„Klimaneutral“ hier, „Netto-Null“ dort – Unternehmen versprechen, ihre CO2-Emissionen zu senken und das Klima zu schützen. Doch Expert:innen kritisieren, dass dies oft nicht sehr glaubwürdig sei.
Es gibt klimaneutrale Kaffeesorten, To-go-Becher und WC-Reiniger. Sogar ganze Unternehmen geben an, klimaneutral zu sein. Das bedeutet, dass der CO2-Ausstoß um 100 Prozent kompensiert wird, beziehungsweise, dass ein Produkt die Menge an schädlichen Klimagasen in der Atmosphäre insgesamt nicht erhöht. Das NewClimate Institute in Bonn untersucht jährlich die Klimaschutz-Versprechen der weltweit größten Unternehmen.
Im Corporate Climate Responsibility Monitor 2022 kritisiert das Institut in Zusammenarbeit mit Carbon Market Watch 25 Unternehmen, deren Klimaschutzpläne nicht ausreichen, um sich die Label „Netto-Null“ oder „klimaneutral“ zu geben. Zu den untersuchten Unternehmen gehören Apple, Ikea, Google, Nestlé, Deutsche Post DHL, VW, BMW und Amazon.
Klimaneutral oder nicht? Das sind die besten und schlechtesten Unternehmen
In den Untersuchungen schnitt der dänische Logistikkonzern Maersk am besten ab. Die weltweit größte Reederei kündigte im Januar 2022 an, bis 2040 in seiner gesamten Wertschöpfungskette keine Emissionen mehr zu verursachen. Hinter Maersk folgen Apple, Sony und Vodafone. Apples Maßnahmen zur Emissionsreduzierung seien recht umfassend. Die Ziele zur Kohlenstoffneutralität jedoch irreführend.
Sony prüft alle fünf Jahre die Unternehmensstrategie. Laut der Studie legt das Unternehmen die Emissionen transparent offen, muss aber innovativere Maßnahmen ergreifen, um die Emissionen bei der Produktnutzung zu reduzieren.
Am schlechtesten schnitten die Unternehmen Carrefour, JBS, Nestlé und Saint-Gobain ab. Die Unternehmen haben laut Untersuchung teils oberflächliche Strategien und widersprüchliche Ziele. Der Fleischverarbeiter JBS mit Hauptsitz in Brasilien übernimmt schätzungsweise für 97 Prozent seiner ausgeschütteten CO2-Emissionen keine Verantwortung.

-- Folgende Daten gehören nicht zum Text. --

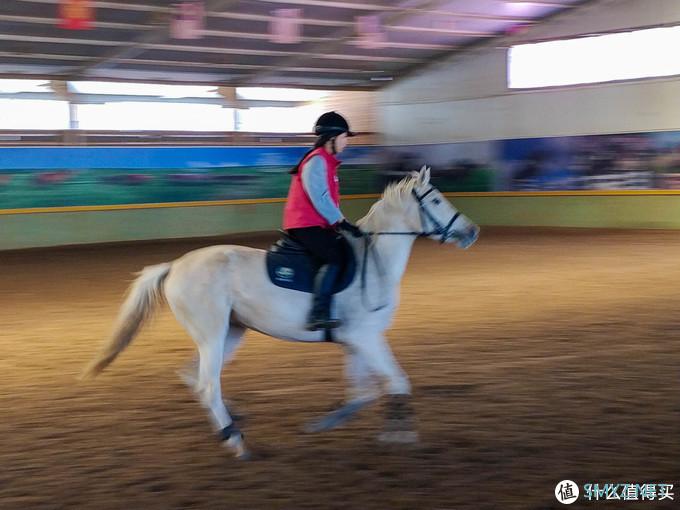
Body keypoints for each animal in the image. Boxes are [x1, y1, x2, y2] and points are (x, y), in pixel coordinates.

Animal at [82, 167, 480, 458]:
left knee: (194, 377)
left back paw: (231, 422)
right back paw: (236, 441)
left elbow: (363, 393)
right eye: (437, 199)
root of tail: (175, 266)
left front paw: (328, 423)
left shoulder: (357, 341)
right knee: (207, 384)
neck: (376, 260)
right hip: (212, 333)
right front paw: (402, 435)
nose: (472, 231)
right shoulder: (365, 337)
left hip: (231, 332)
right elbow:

Im mittleren Bereich findet sich Ikea wieder. Der Möbelgigant räumt gegenüber tagesschau.de ein, er begrüße die Kritik: „Obwohl sich IKEA dem Klimaschutz verschrieben hat und bereits viel erreicht hat, wie zum Beispiel den Trend zu brechen, indem wir unsere absoluten Treibhausgasemissionen gesenkt und gleichzeitig das Unternehmenswachstum gesteigert haben, haben wir noch viel zu tun.“
„Vage Zielvorgaben könnten schlimmer sein als nichts zu tun“
Der Experte Gilles Dufrasne von Carbon Market Watch pocht auf strengere Regeln. „Wir brauchen Regierungen und Regulierungsbehörden, die diesem Greenwashing-Trend ein Ende setzen“, sagte er gegenüber der Deutschen Presseagentur. Vage Zielvorgaben könnten schlimmer sein als nichts zu tun, wenn sie die Öffentlichkeit in die Irre führten.
Auf der Weltklimakonferenz in Glasgow hatte UN-Generalsekretär Antonio Guterres Ende November gefordert, dass jedes Land, jede Stadt, jede Firma und jede Finanzinstitution „radikal, glaubwürdig und nachvollziehbar“ ihre Emissionen runterfahren und ihre Portfolios entsprechend bereinigen müsse – „und zwar ab jetzt“. Anders sei das gemeinsame Ziel nicht zu erreichen, die Erderwärmung im Vergleich zur vorindustriellen Zeit auf 1,5 Grad zu begrenzen.
Utopia meint: Einige der Unternehmen versuchen, das „Netto-Null“-Ziel mit Kompensationen zu erreichen. Jedoch kann das nicht die absolute Lösung sein. Es braucht Technologien und Maßnahmen, durch die erst gar keine bzw. deutlich weniger Emissionen ausgestoßen werden. Daher ist die Vermeidung von CO2 besser als Kompensation.
Dennoch sollte das Problem der Treibhausgase nicht ignoriert werden. Es wäre wünschenswert, wenn große Konzerne ihr Geld und ihren Einfluss gewissenhaft nutzen würden, um die Entwicklung in eine „klimaneutrale“ Richtung voranzutreiben.